_Work order_. Report each line of the records below that uses the word "ຫວຽດ".

(Transcribed page contents)
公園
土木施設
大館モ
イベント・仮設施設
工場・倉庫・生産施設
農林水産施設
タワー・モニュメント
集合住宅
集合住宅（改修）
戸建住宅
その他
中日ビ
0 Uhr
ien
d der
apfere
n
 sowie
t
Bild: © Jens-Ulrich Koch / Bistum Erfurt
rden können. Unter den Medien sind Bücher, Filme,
--
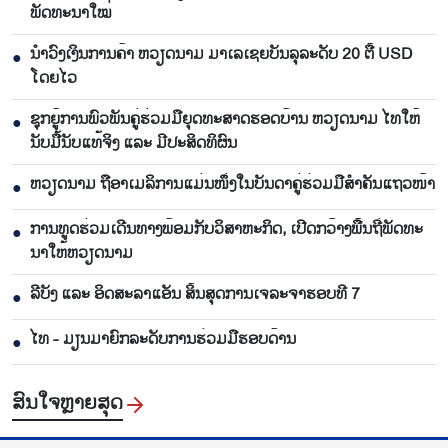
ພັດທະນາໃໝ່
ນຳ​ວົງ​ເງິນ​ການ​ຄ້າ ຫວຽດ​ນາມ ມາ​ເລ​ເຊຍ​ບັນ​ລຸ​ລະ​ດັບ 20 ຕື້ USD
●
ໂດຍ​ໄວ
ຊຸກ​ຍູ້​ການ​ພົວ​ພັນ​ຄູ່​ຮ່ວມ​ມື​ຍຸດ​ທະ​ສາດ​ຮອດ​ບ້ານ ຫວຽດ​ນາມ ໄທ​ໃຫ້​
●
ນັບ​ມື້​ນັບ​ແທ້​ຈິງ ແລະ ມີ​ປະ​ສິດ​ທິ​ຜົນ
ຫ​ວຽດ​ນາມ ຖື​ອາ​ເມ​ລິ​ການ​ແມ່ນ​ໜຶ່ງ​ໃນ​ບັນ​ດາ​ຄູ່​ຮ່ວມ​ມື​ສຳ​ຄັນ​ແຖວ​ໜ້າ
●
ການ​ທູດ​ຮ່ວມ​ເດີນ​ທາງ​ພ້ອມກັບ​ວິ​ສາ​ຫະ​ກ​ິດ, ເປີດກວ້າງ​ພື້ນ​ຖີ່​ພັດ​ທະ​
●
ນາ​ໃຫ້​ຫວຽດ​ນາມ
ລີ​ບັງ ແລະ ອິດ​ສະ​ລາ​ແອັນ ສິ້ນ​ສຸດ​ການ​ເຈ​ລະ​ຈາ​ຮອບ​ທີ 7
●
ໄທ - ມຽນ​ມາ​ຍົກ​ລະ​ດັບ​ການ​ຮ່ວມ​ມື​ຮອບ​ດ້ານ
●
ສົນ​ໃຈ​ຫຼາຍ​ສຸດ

_Answer to this exercise_.
ນຳ​ວົງ​ເງິນ​ການ​ຄ້າ ຫວຽດ​ນາມ ມາ​ເລ​ເຊຍ​ບັນ​ລຸ​ລະ​ດັບ 20 ຕື້ USD
ຊຸກ​ຍູ້​ການ​ພົວ​ພັນ​ຄູ່​ຮ່ວມ​ມື​ຍຸດ​ທະ​ສາດ​ຮອດ​ບ້ານ ຫວຽດ​ນາມ ໄທ​ໃຫ້​
ນາ​ໃຫ້​ຫວຽດ​ນາມ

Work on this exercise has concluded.